The considerable spike in condominium insurance costs in British Columbia could be attributed to a controversial pricing method, reports suggest.
A preliminary analysis by the BC Financial Services Authority found that of the 500 stratas that renewed their insurance policies in April, 95% of them involved “best terms pricing,” a method of pricing that can lead to considerable increases in rates for some properties.
How does best terms pricing work?
Condominiums and other large townhouse-type buildings are worth millions of dollars, which can be quite pricey to insure. To divide the financial risk, usually more than one insurer provides coverage for the building. Each participating insurer indicates the percentage of the building’s policy it is willing to cover in a bidding process, as well as the rate it will charge.
Best terms pricing comes into play once the insurance broker gathers enough insurance companies to fully cover a condominium. Under the best terms pricing model, the cost of the condo’s insurance premium is not based on the average of all the bids, but rather is based on the highest proposed bid. This means that while all the participating insurers get paid the highest possible rate regardless of their bid, the cost of the policy itself increases.
According to BC Financial Services Authority vice-president Frank Chong, best terms pricing can lead to “very substantive” increases in insurance rates. However, the amount by which insurance costs have increased thanks to the pricing method, and how many BC condos were affected, is still being determined, Vancouver Sun reported.
Condo Home Owners Association of BC executive director Tony Gioventu commented that a lack of transparency in the insurance industry has left everyone in the dark about how best terms pricing works, and how it may have led to the province’s spike in premiums.
“The difficulty is trying to get real numbers,” Gioventu told Vancouver Sun.
The association director pointed out that the strata council of a condo was recently able to learn how best terms pricing affected its premiums. The first 70% of the strata’s insurance was covered by seven insurers, averaging a rate of 23 cents per $100 of coverage. But the rate for the final 30% clocked in at around 46 cents per $100 – an amount which “basically doubled the cost of their policy,” Gioventu said.

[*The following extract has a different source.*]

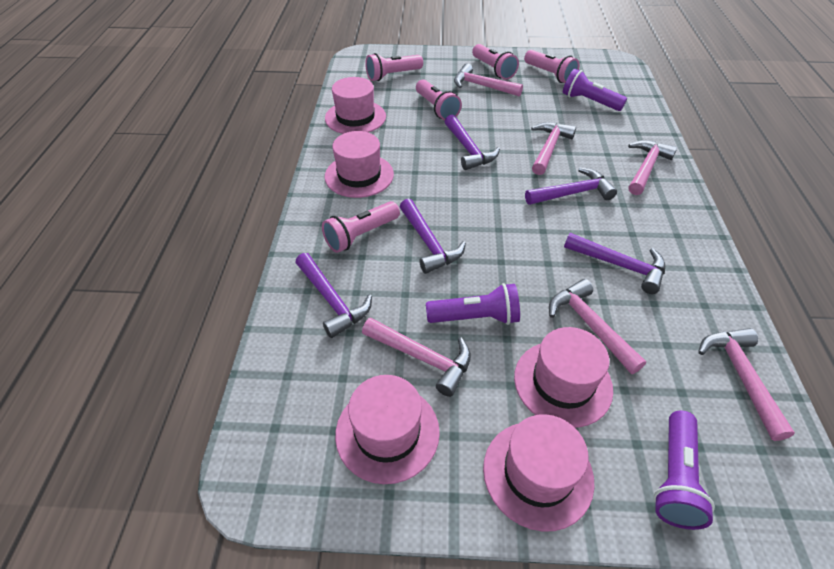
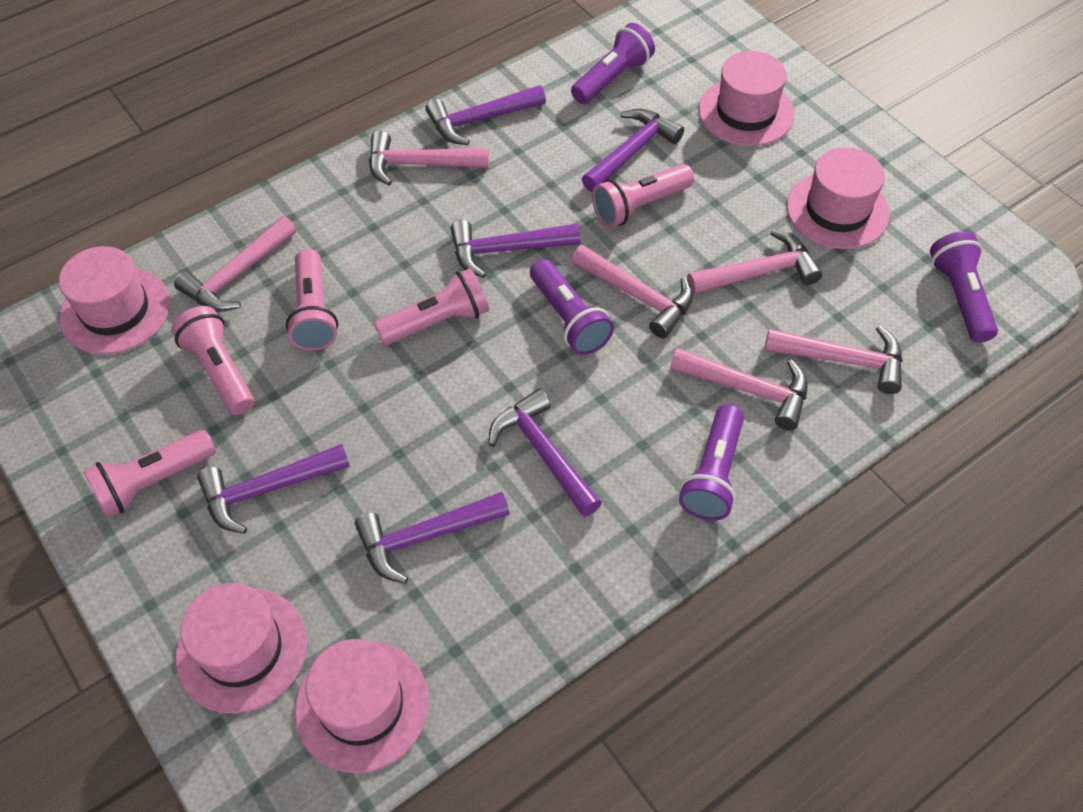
purple flashlight: [426,283,520,325] [563,69,627,111] [653,410,715,530] = 3 -> [530,259,614,355] [571,23,655,104] [679,404,744,521] [930,231,998,343] = 4
purple hammer: [295,253,372,338] [400,198,466,274] [444,115,500,170] [525,167,617,205] [564,233,665,294] = 5 -> [197,444,350,534] [355,492,510,584] [425,85,546,145] [450,220,581,278] [488,389,602,517] [582,109,684,192] = 6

That condo’s premium reached nearly $500,000 – over three times the amount it had to pay last year. In order to pay for the new insurance policy, strata fees increased by 22%, meaning condo unit owners had to absorb the costs in the form of paying hundreds of dollars more each month.
“You rarely ever get to see that information,” stated Gioventu. “The brokers don’t want to disclose their commissions and how the pricing works.”